- 104
Jacques Antoine Vallin Paris circa 1760 - after 1831
Description
- Jacques Antoine Vallin
- Love guiding two lovers to the temple of Hymen
- signed and dated lower right Vallin. an 7.
- oil on panel, in a carved and gilt wood frame
Provenance
Hyppolyte de Livry;
His sale, Paris, February 2 - 5 , 1814, lot 225a, for 420 Francs;
Anonymous sale, Paris, Decembre 1 - 9 , 1814, lot 18, for 371 Francs to Robiquet;
Comte Daupias de Lisbonne;
His sale, Paris, Galerie George Petit, May 16 , 1892, lot 59;
Comte R. de Quélen;
His sale, Paris, Hôtel Drouot, December 9-10, 1931, lot 22;
Madame la Comtesse de Q;
Her sale, Paris, Galerie Charpentier, June 9, 1936,
Sale, Paris, 1967;
With Galerie Pardo, Paris by 1974;
From whom purchased in the early 1980's by the present owner.
Exhibited
Literature
De David à Delacroix, exhibition catalogue, Paris, Grand Palais, November 1974 - February 1975, pp. 633 - 634;
"Au Palais de Strozzi", Connaissance des Arts, September 1967, p.51, reproduced.
Catalogue Note
After having trained under Claude Drevet and Antoine Callet, Jacques Antoine Vallin makes his first appearance at the Salon in 1791, painting in the style of Claude Joseph Vernet and Joseph-Xavier Bidauld, exhibiting two landscapes respectively numbered and described in the livret as “83 Tempête, Naufrage” and “629 Petit paysage”. Vallin also excelled in portraiture. A pair of very good portraits, dated 1808, where sold in these rooms (January 26, 2006 lot 149 for $144,000) and another portrait, signed and dated 1807, of Dr. Forlenze in front of Mount Vesuvius is in the National Gallery London (inv. NG2288).
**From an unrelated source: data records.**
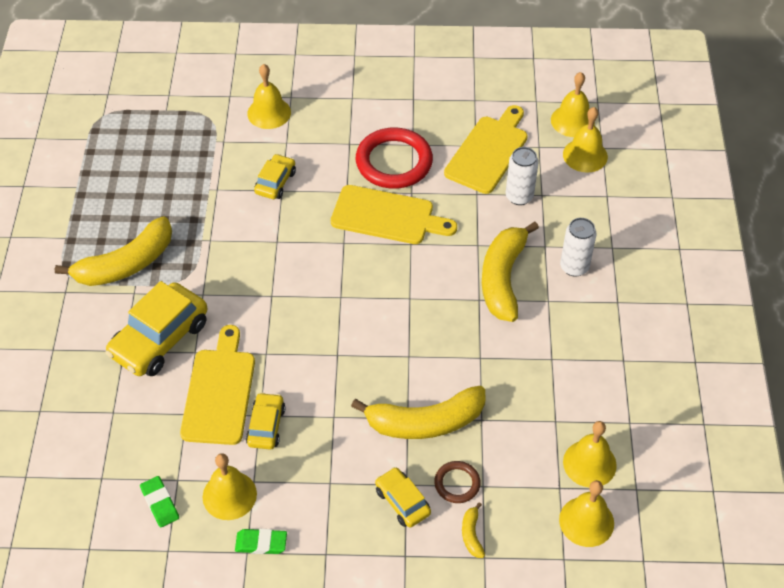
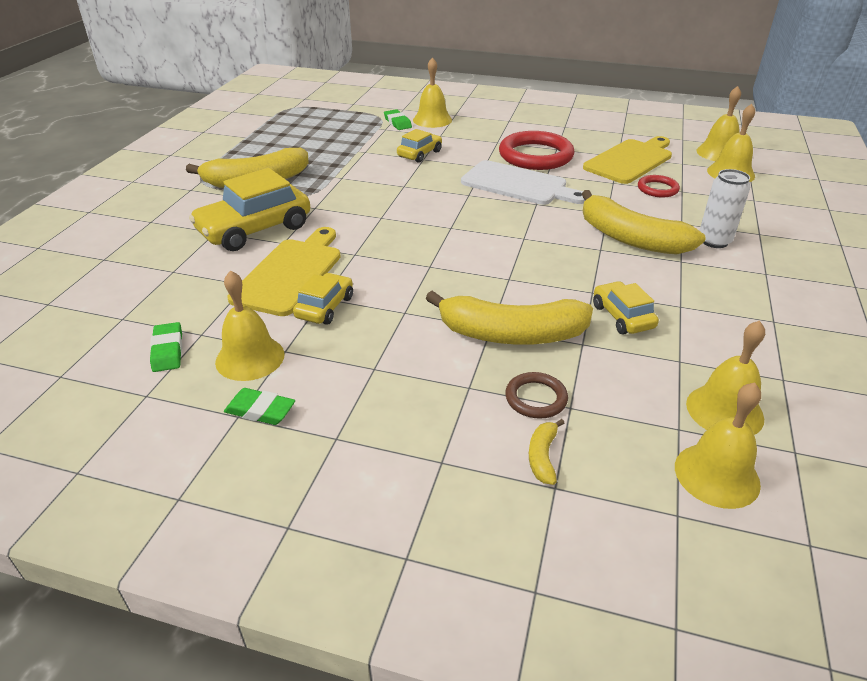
camera: 15 degrees right, 15 degrees down
(233, 126) = (397, 123): none -> green eraser
(387, 216) = (518, 184): yellow cutting board -> white cutting board
(402, 501) = (458, 403): yellow car -> yellow car (622, 316)
(503, 278) = (630, 238): yellow banana -> yellow banana turned 75 degrees counterclockwise
(519, 196) = (657, 189): white can -> red ring

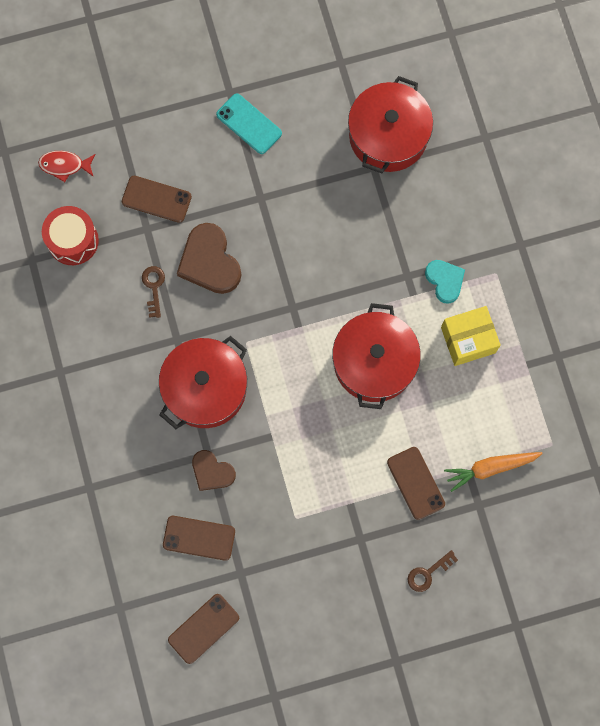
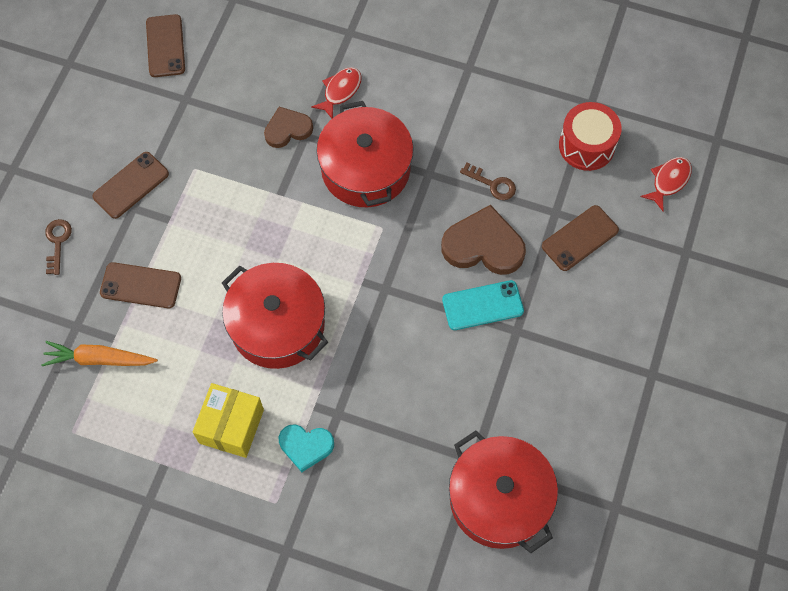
camera: 125 degrees right, 10 degrees down
(149, 455) = (340, 91): none -> red fish
(199, 538) = (240, 86): brown phone -> brown phone (131, 185)
(249, 124) = (604, 370): turquoise phone -> turquoise phone (482, 305)
(490, 468) = (99, 359): orange carrot -> orange carrot turned 105 degrees counterclockwise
However, it is for neoclassical genre paintings, highly finished and usually slightly sensual— such as the present panel— that he is best known and with which he established his reputation. It was shown in the Salon of the Year 7 (1799), where the livret describes the subject as “L’amour conduisant deux amans (sic) au temple de l’Hymen.” The subject is fanciful, clearly inspired by the erotic subject paintings of artists like Fragonard (for example, the Fountain of Love of 1785, now in the Wallace collection). The not-too-subtle subject of Vallin’s painting is the deflowering of the young girl by her lover, further suggested by the rose bushes and hollyhocks which grow lushly in front of the temple. It is perhaps the most complex and carefully composed early example of Vallin's “mythological” scenes, and was considered so in the artist’s own lifetime. The painting was praised, if somewhat fulsomely, by the auctioneer when it was sold in 1814 (see Provenance): “Diverses figures allégorique et autres accessoires ajoutent à la richesse de ce tableau, que nous regardons comme le meilleur que nos ayons vu de cet auteur. Il semble que l’amour ait aidé son pinceau à tracer l’élégance, la grâce et la volupté qui règnent dans son sujet. M. Vallin a dignement soutenu ici la réputation justement méritée de l’école française moderne [A number of allegorical figures and other accesories add to the richness of this painting, that we can consider as the best that we have ever seen by this painter. It seems as if Cupid himself has helped his brush to draw the elegance, grace and voluptuousness that defines his subject. M. Vallin has worthily upheld here the reputation justly merited by the modern French school].”